▸ **PROBLEM DESCRIPTION**: In the rows that run from the line containing "구매원하셨던 그 자수벙거지를" through the line containing "qualifiés qui suivent", replace "리뷰" with "후기" and keep everything else unchanged. Return only those lines, without the pictures.

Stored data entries
────────────────────

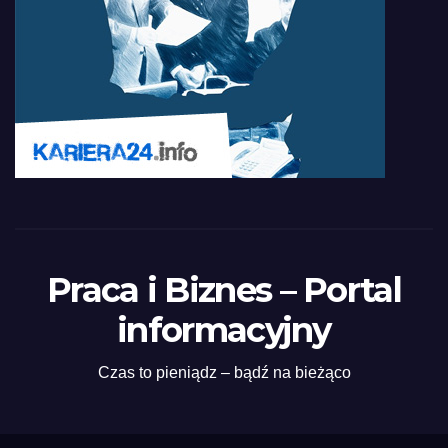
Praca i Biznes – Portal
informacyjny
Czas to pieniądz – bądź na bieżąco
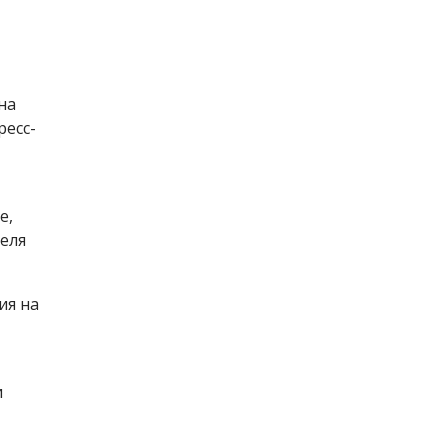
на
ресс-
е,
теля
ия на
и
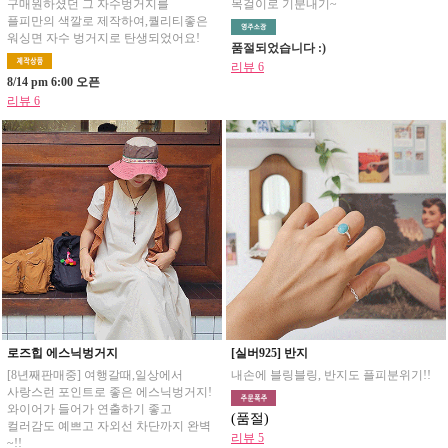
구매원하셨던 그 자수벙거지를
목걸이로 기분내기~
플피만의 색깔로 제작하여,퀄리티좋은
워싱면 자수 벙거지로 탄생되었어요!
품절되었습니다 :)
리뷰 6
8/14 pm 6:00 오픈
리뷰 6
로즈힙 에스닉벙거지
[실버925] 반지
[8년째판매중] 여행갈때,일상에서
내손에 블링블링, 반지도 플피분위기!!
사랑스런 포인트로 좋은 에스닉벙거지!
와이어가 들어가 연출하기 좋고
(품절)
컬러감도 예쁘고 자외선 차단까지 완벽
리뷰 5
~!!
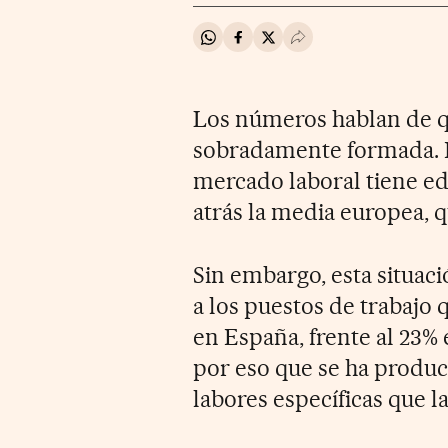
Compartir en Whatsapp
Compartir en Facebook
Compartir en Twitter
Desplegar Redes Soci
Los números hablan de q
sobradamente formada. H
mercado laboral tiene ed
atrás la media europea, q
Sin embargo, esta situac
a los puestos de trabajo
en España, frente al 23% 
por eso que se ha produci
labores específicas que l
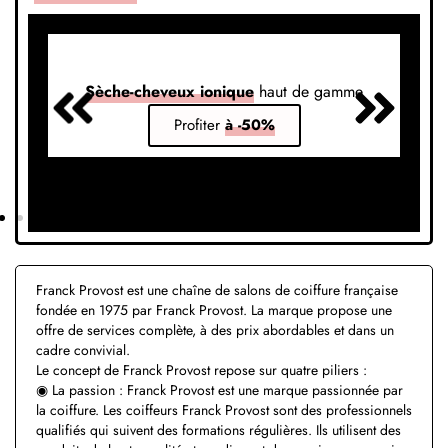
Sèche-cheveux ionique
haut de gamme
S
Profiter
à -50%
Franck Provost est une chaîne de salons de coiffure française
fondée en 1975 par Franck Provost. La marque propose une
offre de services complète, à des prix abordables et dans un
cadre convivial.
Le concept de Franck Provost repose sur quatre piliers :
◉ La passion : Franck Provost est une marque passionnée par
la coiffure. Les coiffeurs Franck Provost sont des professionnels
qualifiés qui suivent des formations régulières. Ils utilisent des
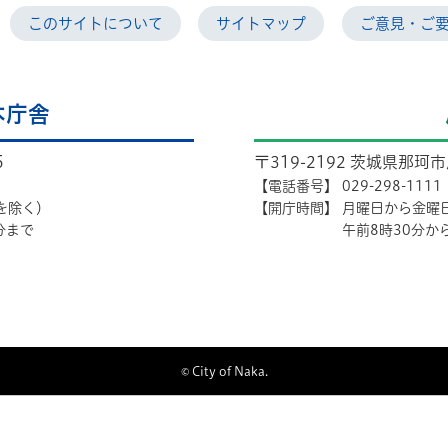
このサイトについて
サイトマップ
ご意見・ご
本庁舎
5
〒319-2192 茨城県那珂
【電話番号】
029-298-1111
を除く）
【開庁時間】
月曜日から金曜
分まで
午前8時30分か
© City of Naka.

────────────────────

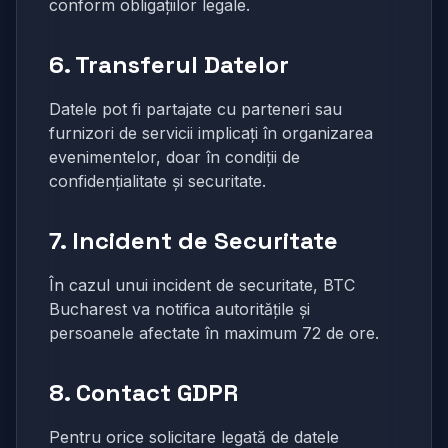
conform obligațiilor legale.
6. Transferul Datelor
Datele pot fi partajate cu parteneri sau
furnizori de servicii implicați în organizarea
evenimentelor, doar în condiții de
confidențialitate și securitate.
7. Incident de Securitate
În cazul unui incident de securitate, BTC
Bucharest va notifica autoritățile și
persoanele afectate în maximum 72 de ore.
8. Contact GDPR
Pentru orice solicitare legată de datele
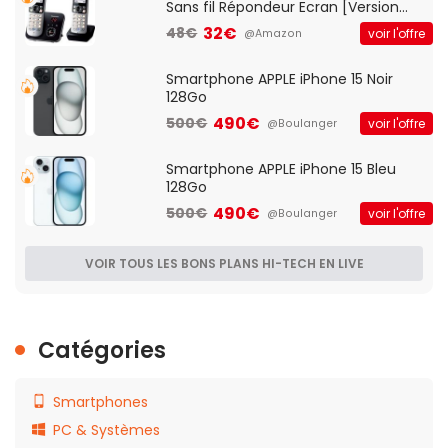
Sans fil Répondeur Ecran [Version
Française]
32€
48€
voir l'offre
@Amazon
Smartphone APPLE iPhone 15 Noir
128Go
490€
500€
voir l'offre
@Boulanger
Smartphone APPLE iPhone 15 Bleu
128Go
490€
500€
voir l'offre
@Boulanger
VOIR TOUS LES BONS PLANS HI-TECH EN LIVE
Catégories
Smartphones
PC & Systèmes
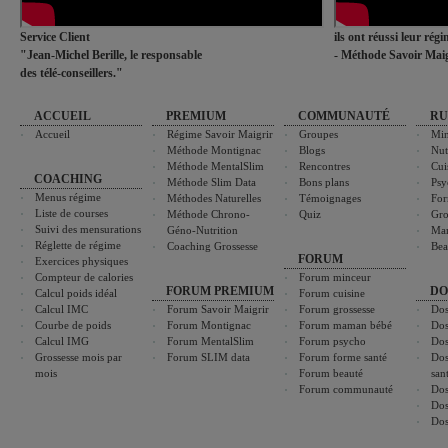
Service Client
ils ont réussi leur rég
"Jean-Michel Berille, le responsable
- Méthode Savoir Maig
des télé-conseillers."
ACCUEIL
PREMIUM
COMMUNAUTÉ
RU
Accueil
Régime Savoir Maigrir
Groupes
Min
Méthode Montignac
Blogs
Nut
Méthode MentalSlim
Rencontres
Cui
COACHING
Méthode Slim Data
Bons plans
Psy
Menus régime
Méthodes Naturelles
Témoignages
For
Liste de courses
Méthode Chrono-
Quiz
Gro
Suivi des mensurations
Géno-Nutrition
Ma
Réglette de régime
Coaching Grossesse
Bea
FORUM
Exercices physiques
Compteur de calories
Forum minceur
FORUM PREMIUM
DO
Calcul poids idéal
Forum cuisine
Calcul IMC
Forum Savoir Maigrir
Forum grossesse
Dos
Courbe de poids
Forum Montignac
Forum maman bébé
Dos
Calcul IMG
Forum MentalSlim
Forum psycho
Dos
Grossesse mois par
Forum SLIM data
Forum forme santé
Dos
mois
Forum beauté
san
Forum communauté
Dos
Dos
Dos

────────────────────

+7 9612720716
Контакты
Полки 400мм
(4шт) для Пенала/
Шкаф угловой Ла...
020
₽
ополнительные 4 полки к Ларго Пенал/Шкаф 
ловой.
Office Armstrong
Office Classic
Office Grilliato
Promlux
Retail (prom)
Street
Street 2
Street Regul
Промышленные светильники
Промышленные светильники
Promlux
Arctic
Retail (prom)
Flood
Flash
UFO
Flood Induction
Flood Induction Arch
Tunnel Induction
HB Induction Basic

────────────────────

▸ **ANSWER TO THE EXERCISE**:
구매원하셨던 그 자수벙거지를
목걸이로 기분내기~
플피만의 색깔로 제작하여,퀄리티좋은
워싱면 자수 벙거지로 탄생되었어요!
품절되었습니다 :)
후기 6
8/14 pm 6:00 오픈
후기 6
로즈힙 에스닉벙거지
[실버925] 반지
[8년째판매중] 여행갈때,일상에서
내손에 블링블링, 반지도 플피분위기!!
사랑스런 포인트로 좋은 에스닉벙거지!
와이어가 들어가 연출하기 좋고
(품절)
컬러감도 예쁘고 자외선 차단까지 완벽
후기 5
~!!
Compartir en Whatsapp
Compartir en Facebook
Compartir en Twitter
Desplegar Redes Soci
Los números hablan de q
sobradamente formada. H
mercado laboral tiene ed
atrás la media europea, q
Sin embargo, esta situac
a los puestos de trabajo
en España, frente al 23% 
por eso que se ha produci
labores específicas que l
Sèche-cheveux ionique
haut de gamme
S
Profiter
à -50%
Franck Provost est une chaîne de salons de coiffure française
fondée en 1975 par Franck Provost. La marque propose une
offre de services complète, à des prix abordables et dans un
cadre convivial.
Le concept de Franck Provost repose sur quatre piliers :
◉ La passion : Franck Provost est une marque passionnée par
la coiffure. Les coiffeurs Franck Provost sont des professionnels
qualifiés qui suivent des formations régulières. Ils utilisent des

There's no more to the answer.